In the end, Chuck says, He Got Game--perhaps the most different-sounding of all PE records, with its Who and Buffalo Springfield samples paying homage to Chuck's '60s upbringing and Boho connection--is the record he has always wanted to make, one about basketball. Before he became a DJ during his days at Adelphi University, he long dreamed of becoming a sportscaster, and Spike Lee's decision to team up with his old pals PE was "like a free base on balls," Chuck says--a gimme. It's at once a critique of the economics of sport and a love letter to the game, an attack on the "sneaker pimps" and "super agents" who sell their prized athletes like slaves on the "auction block" and a tribute to the "human highlight flicks" who grace Chuck's TV every Sunday afternoon during the winter.

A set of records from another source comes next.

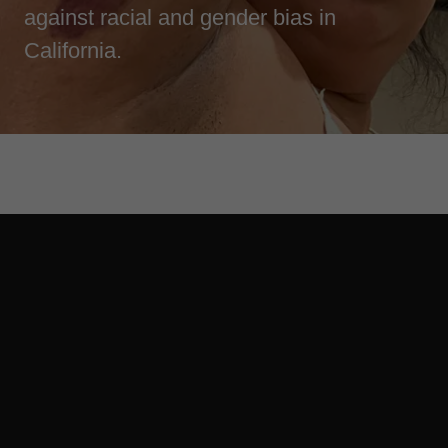
against racial and gender bias in
California.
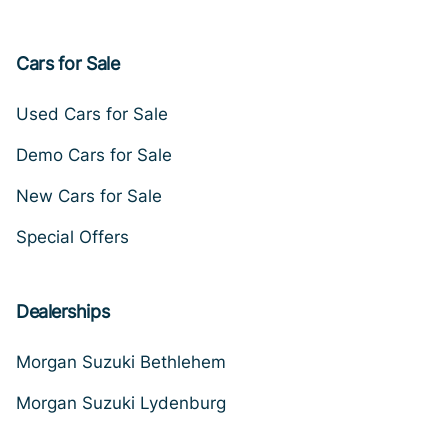
Cars for Sale
Used Cars for Sale
Demo Cars for Sale
New Cars for Sale
Special Offers
Dealerships
Morgan Suzuki Bethlehem
Morgan Suzuki Lydenburg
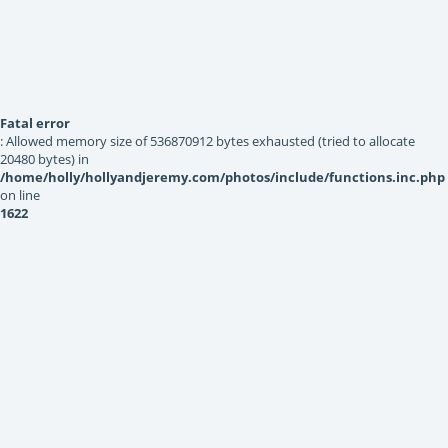
Fatal error
: Allowed memory size of 536870912 bytes exhausted (tried to allocate
20480 bytes) in
/home/holly/hollyandjeremy.com/photos/include/functions.inc.php
on line
1622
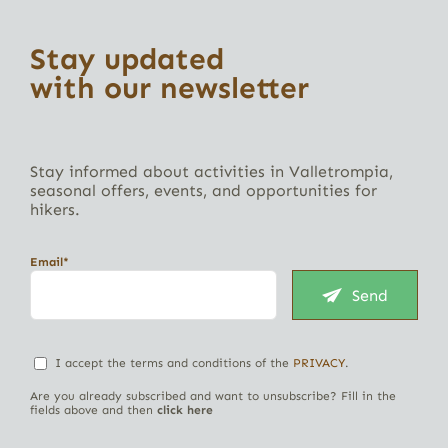
Stay updated
with our newsletter
Stay informed about activities in Valletrompia,
seasonal offers, events, and opportunities for
hikers.
Email*
Send
I accept the terms and conditions of the
PRIVACY
.
Are you already subscribed and want to unsubscribe? Fill in the
fields above and then
click here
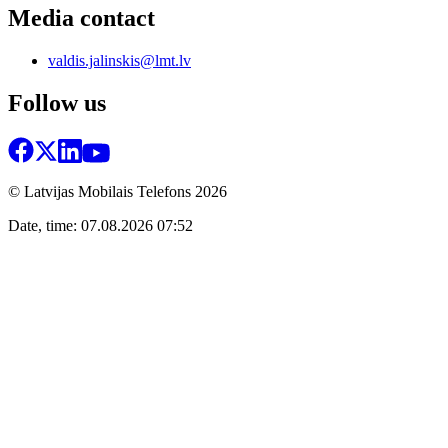
Media contact
valdis.jalinskis@lmt.lv
Follow us
© Latvijas Mobilais Telefons
2026
Date, time: 07.08.2026 07:52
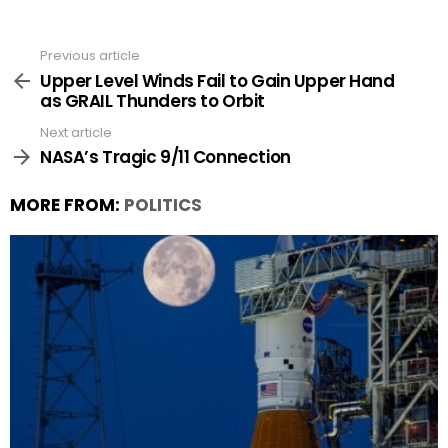
Previous article
See
more
Upper Level Winds Fail to Gain Upper Hand
as GRAIL Thunders to Orbit
Next article
NASA’s Tragic 9/11 Connection
MORE FROM:
POLITICS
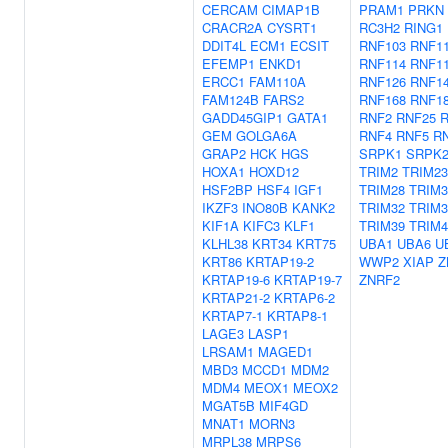
CERCAM
CIMAP1B
PRAM1
PRKN
CRACR2A
CYSRT1
RC3H2
RING1
DDIT4L
ECM1
ECSIT
RNF103
RNF1
EFEMP1
ENKD1
RNF114
RNF1
ERCC1
FAM110A
RNF126
RNF1
FAM124B
FARS2
RNF168
RNF1
GADD45GIP1
GATA1
RNF2
RNF25
R
GEM
GOLGA6A
RNF4
RNF5
R
GRAP2
HCK
HGS
SRPK1
SRPK
HOXA1
HOXD12
TRIM2
TRIM23
HSF2BP
HSF4
IGF1
TRIM28
TRIM3
IKZF3
INO80B
KANK2
TRIM32
TRIM3
KIF1A
KIFC3
KLF1
TRIM39
TRIM4
KLHL38
KRT34
KRT75
UBA1
UBA6
U
KRT86
KRTAP19-2
WWP2
XIAP
Z
KRTAP19-6
KRTAP19-7
ZNRF2
KRTAP21-2
KRTAP6-2
KRTAP7-1
KRTAP8-1
LAGE3
LASP1
LRSAM1
MAGED1
MBD3
MCCD1
MDM2
MDM4
MEOX1
MEOX2
MGAT5B
MIF4GD
MNAT1
MORN3
MRPL38
MRPS6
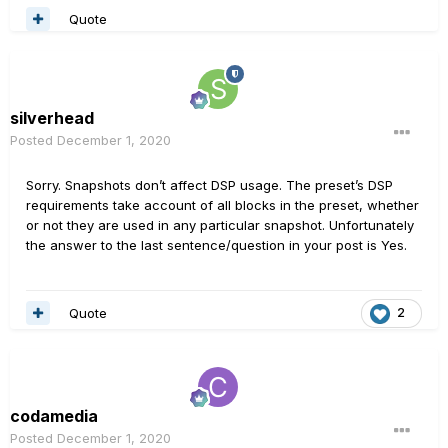
Quote
silverhead
Posted
December 1, 2020
Sorry. Snapshots don’t affect DSP usage. The preset’s DSP
requirements take account of all blocks in the preset, whether
or not they are used in any particular snapshot. Unfortunately
the answer to the last sentence/question in your post is Yes.
Quote
2
codamedia
Posted
December 1, 2020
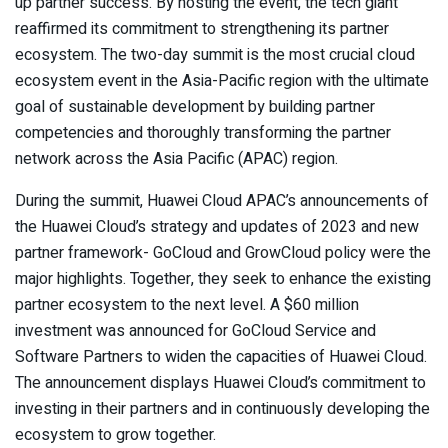
up partner success. By hosting the event, the tech giant
reaffirmed its commitment to strengthening its partner
ecosystem. The two-day summit is the most crucial cloud
ecosystem event in the Asia-Pacific region with the ultimate
goal of sustainable development by building partner
competencies and thoroughly transforming the partner
network across the Asia Pacific (APAC) region.
During the summit, Huawei Cloud APAC’s announcements of
the Huawei Cloud’s strategy and updates of 2023 and new
partner framework- GoCloud and GrowCloud policy were the
major highlights. Together, they seek to enhance the existing
partner ecosystem to the next level. A $60 million
investment was announced for GoCloud Service and
Software Partners to widen the capacities of Huawei Cloud.
The announcement displays Huawei Cloud’s commitment to
investing in their partners and in continuously developing the
ecosystem to grow together.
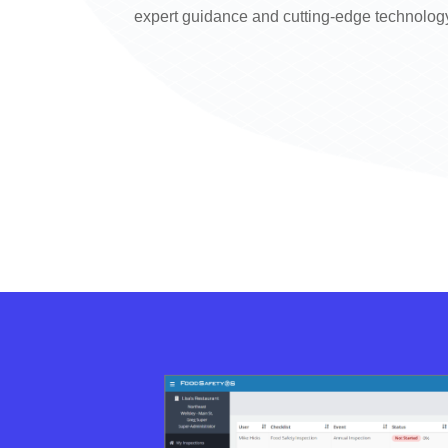
expert guidance and cutting-edge technolog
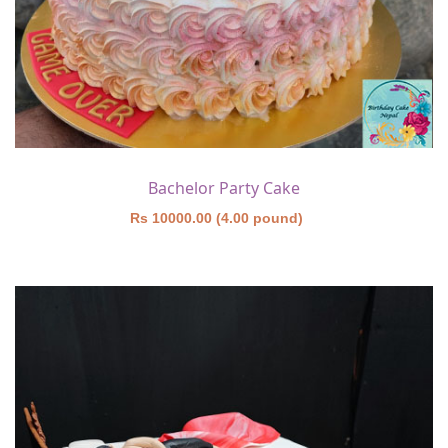
Bachelor Party Cake
Rs 10000.00 (4.00 pound)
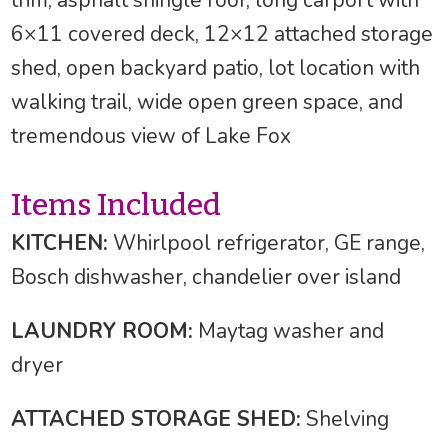
6×11 covered deck, 12×12 attached storage
shed, open backyard patio, lot location with
walking trail, wide open green space, and
tremendous view of Lake Fox
Items Included
KITCHEN:
Whirlpool refrigerator, GE range,
Bosch dishwasher, chandelier over island
LAUNDRY ROOM:
Maytag washer and
dryer
ATTACHED STORAGE SHED:
Shelving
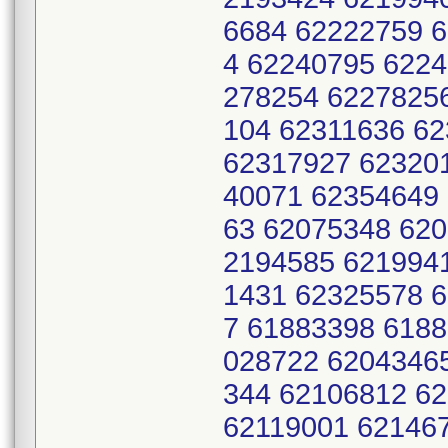
6684 62222759 
4 62240795 622
278254 6227825
104 62311636 6
62317927 62320
40071 62354649
63 62075348 620
2194585 621994
1431 62325578 
7 61883398 618
028722 6204346
344 62106812 6
62119001 62146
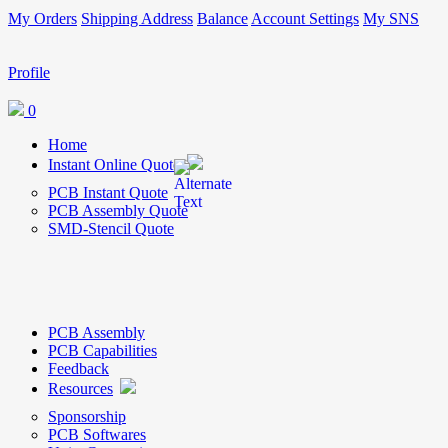
My Orders
Shipping Address
Balance
Account Settings
My SNS
Profile
0
Home
Instant Online Quote
PCB Instant Quote
PCB Assembly Quote
SMD-Stencil Quote
PCB Assembly
PCB Capabilities
Feedback
Resources
Sponsorship
PCB Softwares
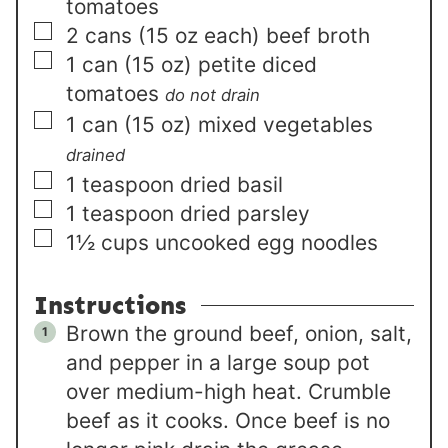
tomatoes
▢
2
cans (15 oz each)
beef broth
▢
1
can (15 oz)
petite diced
tomatoes
do not drain
▢
1
can (15 oz)
mixed vegetables
drained
▢
1
teaspoon
dried basil
▢
1
teaspoon
dried parsley
▢
1½
cups
uncooked egg noodles
Instructions
Brown the ground beef, onion, salt,
and pepper in a large soup pot
over medium-high heat. Crumble
beef as it cooks. Once beef is no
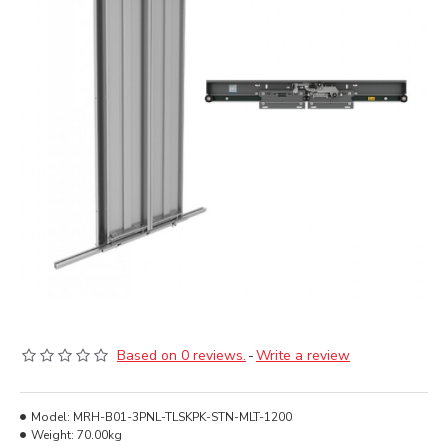
Based on 0 reviews.
-
Write a review
Model:
MRH-B01-3PNL-TLSKPK-STN-MLT-1200
Weight:
70.00kg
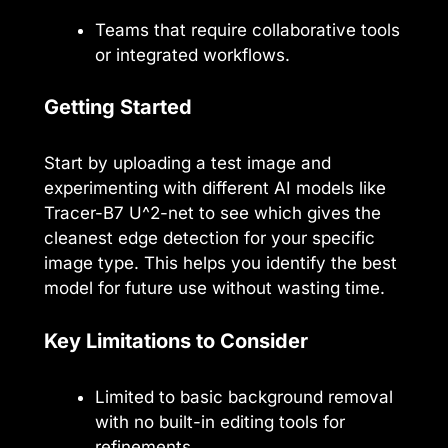
Teams that require collaborative tools
or integrated workflows.
Getting Started
Start by uploading a test image and
experimenting with different AI models like
Tracer-B7 U^2-net to see which gives the
cleanest edge detection for your specific
image type. This helps you identify the best
model for future use without wasting time.
Key Limitations to Consider
Limited to basic background removal
with no built-in editing tools for
refinements.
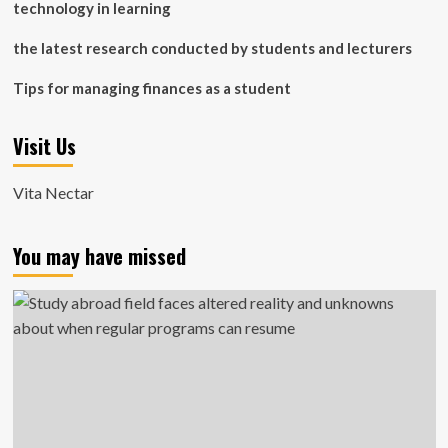
technology in learning
the latest research conducted by students and lecturers
Tips for managing finances as a student
Visit Us
Vita Nectar
You may have missed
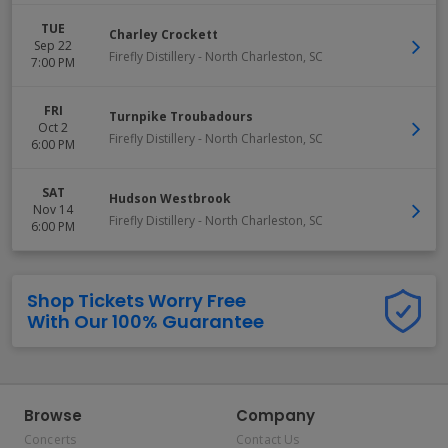
TUE
Charley Crockett
Sep 22
Firefly Distillery
-
North Charleston
,
SC
7:00 PM
FRI
Turnpike Troubadours
Oct 2
Firefly Distillery
-
North Charleston
,
SC
6:00 PM
SAT
Hudson Westbrook
Nov 14
Firefly Distillery
-
North Charleston
,
SC
6:00 PM
Shop Tickets Worry Free
With Our 100% Guarantee
Browse
Company
Concerts
Contact Us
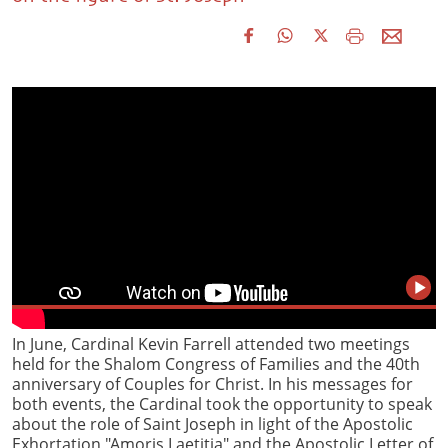
In June, Cardinal Kevin Farrell attended two meetings
held for the Shalom Congress of Families and the 40th
anniversary of Couples for Christ. In his messages for
both events, the Cardinal took the opportunity to speak
about the role of Saint Joseph in light of the Apostolic
Exhortation "Amoris Laetitia" and the Apostolic Letter of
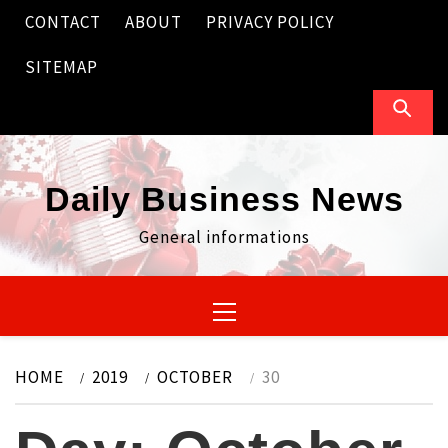
Skip
CONTACT
ABOUT
PRIVACY POLICY
to
content
SITEMAP
Daily Business News
General informations
Primary
Menu
HOME
2019
OCTOBER
30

Those expecting the sonic boom of earlier PE records surely felt disappointed by He Got Game's mellow mood; the music never attacks you as it did on the earlier records, never threatens and promises all at once. But that was intentional, Chuck says: It's "a word album," he explains, with the music stuck in the background, where it wouldn't get in the way of Lee's script.
"This was for a film," he says of the album. "What I tried to do was read the script and extract the soul from the characters and also identify with the texture of the film and come up with something that would also metaphorically work with balls, society, and urban youth. With those combinations, He Got Game is specifically a suit to fit, all the way from the cover on down. And I think that's good. The key to Public Enemy has always been to do each record differently, to never present yourself the same way twice. My whole thing is to try to persevere."
Which hasn't been so easy for Chuck D or Public Enemy. Earlier this year, PolyGram Chronicles, the label's reissue arm, was supposed to release Bring the Noise 2000, a remix greatest-hits. But the album was pulled from the schedule, Chuck says, by Def Jam owners Russell Simmons and Lyor Cohen. Chuck has long been at odds with Simmons in particular: In 1994, during an interview with the Dallas Observer, Chuck took him to task for signing a bunch of gangsta groups just to cash in on a cheap trend. Now, Chuck insists Simmons and Cohen are trying to sabotage PE's career from within.
Chuck says that both men refused to release a second video from He Got Game, and that they have refused to give PE substantial tour support, which is one reason the band is on Smokin' Grooves even after insisting last month they wouldn't headline the House of Blues-sponsored road show. And indeed, neither PolyGram nor Def Jam is handling the band's publicity for this tour; Chuck, ever the would-be businessman, set up all his own interviews.